Considered by many to be David's last great painting, this masterpiece was completed over a period of three years. Mars and Venus, along with the three graces are floating in the clouds with a large Greek temple looms behind them. The incredible drapery of Mars' robe spills down the chaise longue to his sandaled feet, where Cupid undoes his left sandal. Behind them the graces are doing their best to make Mars more comfortable, one takes his shield and bow, another has his helmet, and a third brings him wine in a goblet. Venus offers him peace with a wreath of flowers to replace his helmet, while her other hand is on his lap seductively. Note the two doves "kissing" in an area right beside his manhood. Mars seems to be relinquishing his sword to Venus, but he looks skeptically at her. This painting seems to comment on the impossibility of lasting peace, that this scene floats in the clouds suggests that even red-blooded generals or highest ranking men of war who love women as much as fighting cannot easily choose between the two. There is no adrenaline-rush in having earthly desires handed to someone who wants to conquer them. Indeed, the only object that is "erect" in this painting is the spear in his right hand, which he does not surrender.

Death of Marat, 1793

David's most iconic work, this is a unique historical event that was seized by David's imagination to be something remembered by all of France. Read more about the history behind the painting here. David was a close friend of Marat, who was a journalist during the turbulent Revolution who fought for rights of the poor. His impassioned speeches and writings helped to cause the September Massacres, a mob of killings that occurred in Paris during 1792. Charlotte Corday was a member of an opposing political group from the Revolution that saw him as an extremist and stabbed him in his own room. David creates a more theatrical version to emphasize the skin condition that Marat had, needing frequent bathing to relieve his pain. What is interesting visually is how David arranged the composition horizontally with the wooden table as a vertical element that leads the eye to the letter in his hand.

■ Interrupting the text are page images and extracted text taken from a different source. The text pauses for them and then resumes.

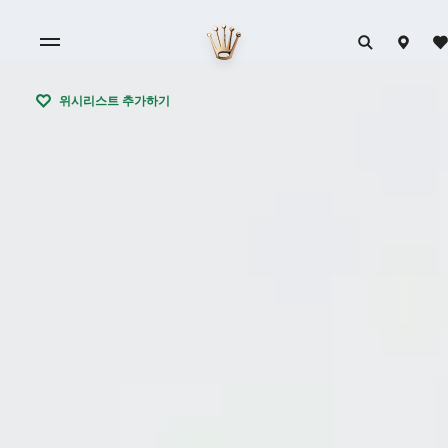
위시리스트 추가하기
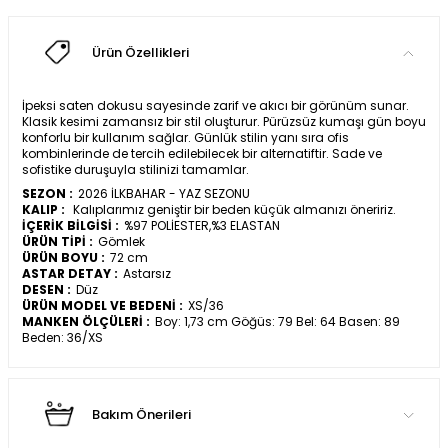
Ürün Özellikleri
İpeksi saten dokusu sayesinde zarif ve akıcı bir görünüm sunar.
Klasik kesimi zamansız bir stil oluşturur. Pürüzsüz kumaşı gün boyu
konforlu bir kullanım sağlar. Günlük stilin yanı sıra ofis
kombinlerinde de tercih edilebilecek bir alternatiftir. Sade ve
sofistike duruşuyla stilinizi tamamlar.
SEZON :
2026 İLKBAHAR - YAZ SEZONU
KALIP :
Kalıplarımız geniştir bir beden küçük almanızı öneririz.
İÇERİK BİLGİSİ :
%97 POLİESTER,%3 ELASTAN
ÜRÜN TİPİ :
Gömlek
ÜRÜN BOYU :
72 cm
ASTAR DETAY :
Astarsız
DESEN :
Düz
ÜRÜN MODEL VE BEDENİ :
XS/36
MANKEN ÖLÇÜLERİ :
Boy: 1,73 cm Göğüs: 79 Bel: 64 Basen: 89
Beden: 36/XS
Bakım Önerileri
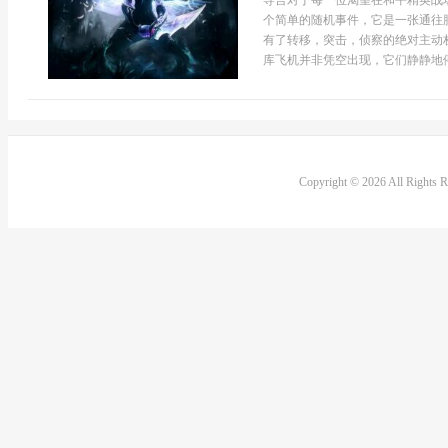
导言对于每一位渴望在和平精英战
个简单的随机事件，它是一张通往
有了转移，突击，侦察的绝对主动
库飞机并非凭空出现，它们静静地停靠
Copyright © 2026 All Rights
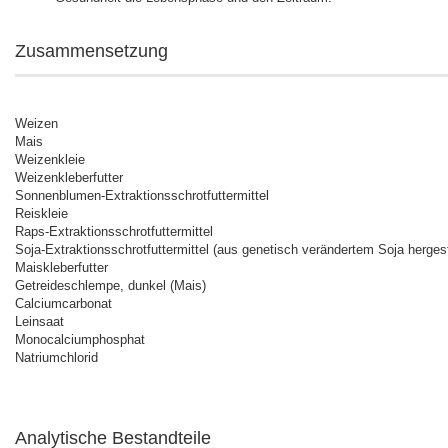
Zusammensetzung
Weizen
Mais
Weizenkleie
Weizenkleberfutter
Sonnenblumen-Extraktionsschrotfuttermittel
Reiskleie
Raps-Extraktionsschrotfuttermittel
Soja-Extraktionsschrotfuttermittel (aus genetisch verändertem Soja hergest
Maiskleberfutter
Getreideschlempe, dunkel (Mais)
Calciumcarbonat
Leinsaat
Monocalciumphosphat
Natriumchlorid
Analytische Bestandteile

Marat's limp right hand with feather points to the wooden table with names engraved in the side, creating a circle. This painting is often compared to the pietà, except more tragic in that noone is there to hold him.

Coronation of Emperor Napoleon I and the Empress Josephine in the Notre-Dame de Paris, 1807

An incredible scene commemorating Napoleon, this composition has a true sense of scale with bold vertical elements of the architecture balanced by the horizontal arrangement of the people. It is a very formal painting, to be sure, and political in nature, but one doesn't always think of how long it must have taken to compose and paint all of these figures and their costumes. Each figure also has a unique facial expression and pose. It is simple and yet incredibly complex.

Oath of the Horatii, 1784

Another iconic painting that made David a giant of Neoclassicism. Read more about the history behind it here. David's imagination once again goes to the theatrical, yet what intrigues me about this is how the chiaroscuro of the three brothers here have a distinctly Baroque character to them, even though standing straight. Here David's drapery skills, realistic skin tones, deep shadows, graceful women, and a perfectly harmonious composition seems to suggest a new era in painting that Neoclassicism could become.

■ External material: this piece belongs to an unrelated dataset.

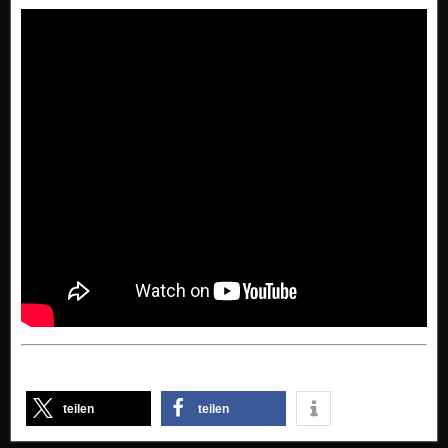
teilen
teilen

Belisarius Asking for Alms, 1781

One of my very favourite paintings, this has a realistic feel that evokes a more Baroque sensibility than Neoclassicism. The use of perspective gives the scene a less formal quality, especially compared to Oath of the Horatii. The double handed surprise of the soldier in the background who recognizes Belisarius verges on the melodramatic, to be sure, yet it clearly indicates the fall in status of a once-great general and "last of the Romans". Compare with this version by Francois-Andre Vincent. Despite the legend of Belisarius being reduced to a beggar, what counts here is the willingness to suspend our disbelief and experience this scene. David pulls us into his theatre, and no matter what he conjures our senses are always dazzled, and his symbolism lingers in our thoughts long after the image is out of sight. David's genius has so much for us to learn from.